Photo d'un défilé Botter.

Botter ©Imaxtree

L’éco-quasi-obligation

Entre les bonnes intentions et se donner bonne conscience, il n’y a parfois qu’une question de nuances. Les greenwashers qui lavent plus gris que vert doivent se tenir sur leurs gardes : les consommateurs sont à la fois de plus en plus renseignés, et plus vigilants. Ce qui semble respectueux de l’environnement au premier abord cache parfois des travers cachés dans ses revers tâchés : des mélanges de matières pas toujours recyclables, des boutons, tirettes et rivets qui survivront (très) longtemps aux tissus auxquels on les avait attachés, des collections qui jouent sur l’up-cycling, mais parfois à un prix énergétique qui craque aux coutures. Le meilleur moyen de limiter son impact ? Shopper moins, mais mieux.  Craquer pour des tonnes d’inutilités et se dédouaner moralement en revendant sur une appli n’ouvre pas les portes magiques de l’écoresponsabilité. Autant on est ce qu’on mange, on est aussi ce qu’on achète (pas). 

La rationalisation vestimentaire 

Évitons de sauter aux conclusions à l’emporte-pièce (de cachemire) : ne plus rien s’offrir, ce serait quand même dommage, comme se taire pour économiser les phrases. Mais on sait que les mots les plus touchants sont aussi les mieux choisis. La génération Z qui revendique à juste titre la préservation de cette planète dont elle va bientôt hériter du bail à long terme est par ailleurs la plus grosse acheteuse pendant les Black Fridays. Clearpay, l’un des leaders mondiaux du paiement en ligne, a révélé via une étude menée par l’institut OpinionWay que plus de 90 % des 15-25 ans profitent de ces ultra-soldes, pour un montant moyen de 95€ alloués aux vêtements.  Même si on est un vieux millénial quasi croulant, on peut donner l’exemple (puisqu’on ne donne déjà plus le change) et inspirer : si on a envie d’un nouveau manteau comme si notre vie en dépendait, on laisse reposer quelques jours. Si on en a encore envie et qu’il est toujours là, c’est qu’on était destinés.
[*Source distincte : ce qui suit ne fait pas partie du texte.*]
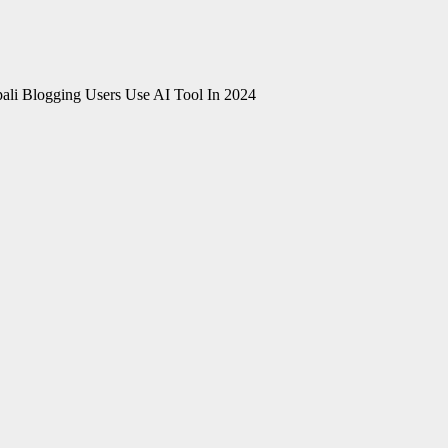
li Blogging Users Use AI Tool In 2024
Photo d'un défilé Rabbih Kayrouz.

Rabbih Kayrouz ©Imaxtree

 

« Re-métavers à l’endroit »

Il existe des valeurs impalpables qui n’en sont pas moins réelles, à défaut d’être sensuelles. Les paiements dématérialisés, les rencontres en ligne, ce genre de choses qui se font du bout du doigt mais qu’on ne tient plus à pleines mains. Il serait donc temps d’en finir avec les « je n’y comprends rien » et de demander « à quoi ça sert ». Parce que c’est déjà là. La mode virtuelle, ça n’est pas que des NFT’s pour habiller des avatars (arrêtons-nous un instant pour imaginer nos (arrières)- grands-mères qui reprisaient leurs bas collants prenant la conversation au vol). Ce sont des millions d’e-shops, des options d’achats via les réseaux sociaux, souvent du marketing intuitif qu’il ne faudrait pas confondre avec de l’information, et parfois, c’est même la grâce de la création digitalisée. Pas pressé.e d’investir dans un pull numérique à payer en cryptomonnaie ? C’est compréhensible, surtout quand on préfère l’écologique lyocell aux pixels. Physique ou virtuel, il n’y a pas de monde idéal ? De mode parfaite non plus. Le futur est bien de rester connecté, à soi.